- Exercise
In the entries below, find the line containing "areas, often lacking" and the line containing "ARTICLE // April 01, 2019". Copy those two lines and everything between them exactly, without the pictures.

Records for processing Block Start

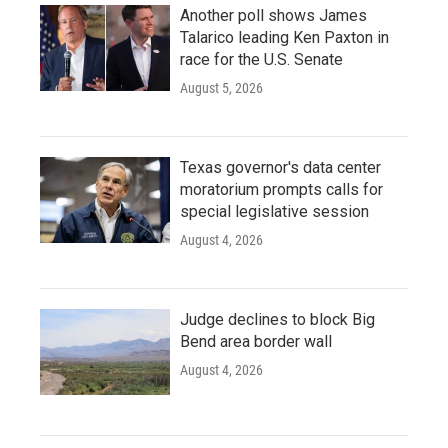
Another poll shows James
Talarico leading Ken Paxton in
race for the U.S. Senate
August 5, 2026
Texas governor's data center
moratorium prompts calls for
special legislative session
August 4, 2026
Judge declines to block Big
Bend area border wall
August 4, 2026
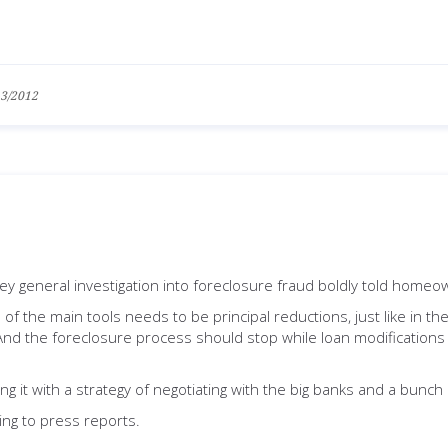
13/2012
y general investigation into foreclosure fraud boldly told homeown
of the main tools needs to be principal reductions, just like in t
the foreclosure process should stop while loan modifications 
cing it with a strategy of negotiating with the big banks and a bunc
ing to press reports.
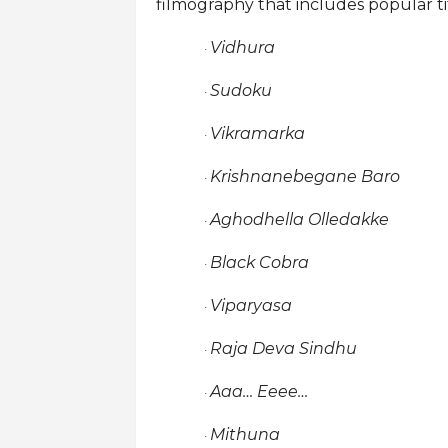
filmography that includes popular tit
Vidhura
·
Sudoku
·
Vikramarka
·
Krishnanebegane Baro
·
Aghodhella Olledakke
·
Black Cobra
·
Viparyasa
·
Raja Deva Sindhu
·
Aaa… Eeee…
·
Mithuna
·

Records for processing Block End
Records for processing Block Start

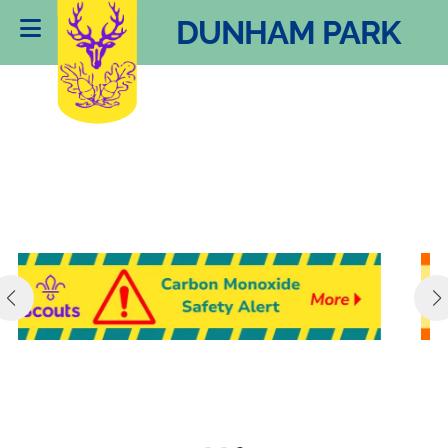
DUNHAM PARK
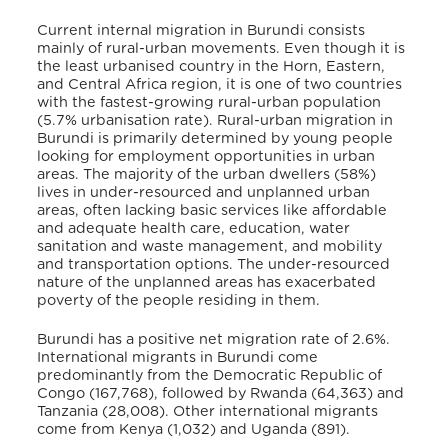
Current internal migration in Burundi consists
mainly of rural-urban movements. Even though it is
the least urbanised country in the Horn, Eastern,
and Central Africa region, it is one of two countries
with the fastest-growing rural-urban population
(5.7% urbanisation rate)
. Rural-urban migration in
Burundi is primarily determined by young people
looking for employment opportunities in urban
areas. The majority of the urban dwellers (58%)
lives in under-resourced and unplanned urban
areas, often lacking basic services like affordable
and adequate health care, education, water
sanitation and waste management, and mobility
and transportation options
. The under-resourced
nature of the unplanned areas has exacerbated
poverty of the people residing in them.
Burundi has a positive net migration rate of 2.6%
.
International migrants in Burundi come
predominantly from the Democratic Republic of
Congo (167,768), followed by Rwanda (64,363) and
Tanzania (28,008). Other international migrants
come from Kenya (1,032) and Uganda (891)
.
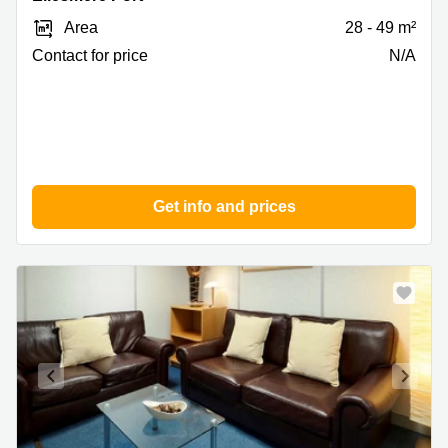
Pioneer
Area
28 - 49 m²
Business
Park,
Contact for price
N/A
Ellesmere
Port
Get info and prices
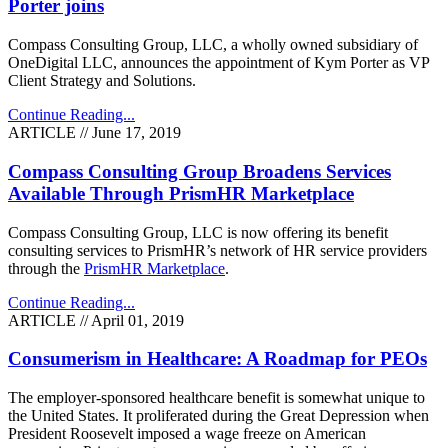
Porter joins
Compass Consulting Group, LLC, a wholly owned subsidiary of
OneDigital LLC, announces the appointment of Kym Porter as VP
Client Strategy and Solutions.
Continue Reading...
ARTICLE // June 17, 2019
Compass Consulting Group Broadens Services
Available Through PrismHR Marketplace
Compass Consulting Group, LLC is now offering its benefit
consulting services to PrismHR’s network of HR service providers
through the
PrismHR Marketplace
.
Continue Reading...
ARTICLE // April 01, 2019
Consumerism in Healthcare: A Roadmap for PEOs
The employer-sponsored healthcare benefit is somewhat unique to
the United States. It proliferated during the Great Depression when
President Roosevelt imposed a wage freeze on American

Records for processing Block End

- Task solution
areas, often lacking basic services like affordable
and adequate health care, education, water
sanitation and waste management, and mobility
and transportation options
. The under-resourced
nature of the unplanned areas has exacerbated
poverty of the people residing in them.
Burundi has a positive net migration rate of 2.6%
.
International migrants in Burundi come
predominantly from the Democratic Republic of
Congo (167,768), followed by Rwanda (64,363) and
Tanzania (28,008). Other international migrants
come from Kenya (1,032) and Uganda (891)
.
Pioneer
Area
28 - 49 m²
Business
Park,
Contact for price
N/A
Ellesmere
Port
Get info and prices
Porter joins
Compass Consulting Group, LLC, a wholly owned subsidiary of
OneDigital LLC, announces the appointment of Kym Porter as VP
Client Strategy and Solutions.
Continue Reading...
ARTICLE // June 17, 2019
Compass Consulting Group Broadens Services
Available Through PrismHR Marketplace
Compass Consulting Group, LLC is now offering its benefit
consulting services to PrismHR’s network of HR service providers
through the
PrismHR Marketplace
.
Continue Reading...
ARTICLE // April 01, 2019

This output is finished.